◆ **Assignment**
The answer must be every entry, retyped without a single difference.
Segment Start: Records to process
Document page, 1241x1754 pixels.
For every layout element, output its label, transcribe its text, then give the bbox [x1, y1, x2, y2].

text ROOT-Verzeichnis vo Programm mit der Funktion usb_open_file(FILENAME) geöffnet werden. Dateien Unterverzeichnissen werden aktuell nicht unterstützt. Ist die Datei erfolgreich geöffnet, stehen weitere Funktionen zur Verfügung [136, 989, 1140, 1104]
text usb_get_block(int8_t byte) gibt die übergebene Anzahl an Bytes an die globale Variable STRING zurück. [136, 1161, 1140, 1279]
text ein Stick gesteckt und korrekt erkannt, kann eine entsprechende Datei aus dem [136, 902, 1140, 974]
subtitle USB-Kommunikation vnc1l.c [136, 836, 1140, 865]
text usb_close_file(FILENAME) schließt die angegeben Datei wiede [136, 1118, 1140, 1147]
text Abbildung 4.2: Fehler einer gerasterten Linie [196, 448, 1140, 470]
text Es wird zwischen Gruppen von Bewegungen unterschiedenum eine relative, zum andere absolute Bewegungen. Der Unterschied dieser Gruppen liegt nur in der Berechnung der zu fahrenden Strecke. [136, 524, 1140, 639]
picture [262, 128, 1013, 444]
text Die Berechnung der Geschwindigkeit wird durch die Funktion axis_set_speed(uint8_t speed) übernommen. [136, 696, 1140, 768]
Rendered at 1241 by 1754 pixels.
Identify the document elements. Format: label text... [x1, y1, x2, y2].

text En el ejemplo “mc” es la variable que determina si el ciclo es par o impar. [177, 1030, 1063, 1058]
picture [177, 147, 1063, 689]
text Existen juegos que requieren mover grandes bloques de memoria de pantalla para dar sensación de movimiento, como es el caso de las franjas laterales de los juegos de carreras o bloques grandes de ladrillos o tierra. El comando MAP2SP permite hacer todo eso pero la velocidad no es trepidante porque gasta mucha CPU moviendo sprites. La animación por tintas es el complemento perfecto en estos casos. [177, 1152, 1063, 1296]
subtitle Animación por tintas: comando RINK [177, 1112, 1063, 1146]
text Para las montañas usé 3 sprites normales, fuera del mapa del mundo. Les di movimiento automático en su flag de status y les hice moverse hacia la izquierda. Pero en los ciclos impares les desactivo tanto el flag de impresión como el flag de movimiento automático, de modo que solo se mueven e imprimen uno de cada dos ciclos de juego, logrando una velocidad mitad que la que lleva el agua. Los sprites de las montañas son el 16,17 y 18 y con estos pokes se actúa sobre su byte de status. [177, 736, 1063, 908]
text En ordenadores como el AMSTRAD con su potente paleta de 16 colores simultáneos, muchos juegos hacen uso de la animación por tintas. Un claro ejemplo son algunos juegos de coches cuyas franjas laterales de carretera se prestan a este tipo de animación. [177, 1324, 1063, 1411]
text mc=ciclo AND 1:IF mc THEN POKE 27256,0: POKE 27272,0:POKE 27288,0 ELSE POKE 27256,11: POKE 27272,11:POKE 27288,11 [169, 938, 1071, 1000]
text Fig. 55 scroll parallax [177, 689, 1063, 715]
Segment End: Records to process
◆ **Solution for this exercise**
Document page, 1241x1754 pixels.
For every layout element, output its label, transcribe its text, then give the bbox [x1, y1, x2, y2].

text ROOT-Verzeichnis vo Programm mit der Funktion usb_open_file(FILENAME) geöffnet werden. Dateien Unterverzeichnissen werden aktuell nicht unterstützt. Ist die Datei erfolgreich geöffnet, stehen weitere Funktionen zur Verfügung [136, 989, 1140, 1104]
text usb_get_block(int8_t byte) gibt die übergebene Anzahl an Bytes an die globale Variable STRING zurück. [136, 1161, 1140, 1279]
text ein Stick gesteckt und korrekt erkannt, kann eine entsprechende Datei aus dem [136, 902, 1140, 974]
subtitle USB-Kommunikation vnc1l.c [136, 836, 1140, 865]
text usb_close_file(FILENAME) schließt die angegeben Datei wiede [136, 1118, 1140, 1147]
text Abbildung 4.2: Fehler einer gerasterten Linie [196, 448, 1140, 470]
text Es wird zwischen Gruppen von Bewegungen unterschiedenum eine relative, zum andere absolute Bewegungen. Der Unterschied dieser Gruppen liegt nur in der Berechnung der zu fahrenden Strecke. [136, 524, 1140, 639]
picture [262, 128, 1013, 444]
text Die Berechnung der Geschwindigkeit wird durch die Funktion axis_set_speed(uint8_t speed) übernommen. [136, 696, 1140, 768]
Rendered at 1241 by 1754 pixels.
Identify the document elements. Format: label text... [x1, y1, x2, y2].

text En el ejemplo “mc” es la variable que determina si el ciclo es par o impar. [177, 1030, 1063, 1058]
picture [177, 147, 1063, 689]
text Existen juegos que requieren mover grandes bloques de memoria de pantalla para dar sensación de movimiento, como es el caso de las franjas laterales de los juegos de carreras o bloques grandes de ladrillos o tierra. El comando MAP2SP permite hacer todo eso pero la velocidad no es trepidante porque gasta mucha CPU moviendo sprites. La animación por tintas es el complemento perfecto en estos casos. [177, 1152, 1063, 1296]
subtitle Animación por tintas: comando RINK [177, 1112, 1063, 1146]
text Para las montañas usé 3 sprites normales, fuera del mapa del mundo. Les di movimiento automático en su flag de status y les hice moverse hacia la izquierda. Pero en los ciclos impares les desactivo tanto el flag de impresión como el flag de movimiento automático, de modo que solo se mueven e imprimen uno de cada dos ciclos de juego, logrando una velocidad mitad que la que lleva el agua. Los sprites de las montañas son el 16,17 y 18 y con estos pokes se actúa sobre su byte de status. [177, 736, 1063, 908]
text En ordenadores como el AMSTRAD con su potente paleta de 16 colores simultáneos, muchos juegos hacen uso de la animación por tintas. Un claro ejemplo son algunos juegos de coches cuyas franjas laterales de carretera se prestan a este tipo de animación. [177, 1324, 1063, 1411]
text mc=ciclo AND 1:IF mc THEN POKE 27256,0: POKE 27272,0:POKE 27288,0 ELSE POKE 27256,11: POKE 27272,11:POKE 27288,11 [169, 938, 1071, 1000]
text Fig. 55 scroll parallax [177, 689, 1063, 715]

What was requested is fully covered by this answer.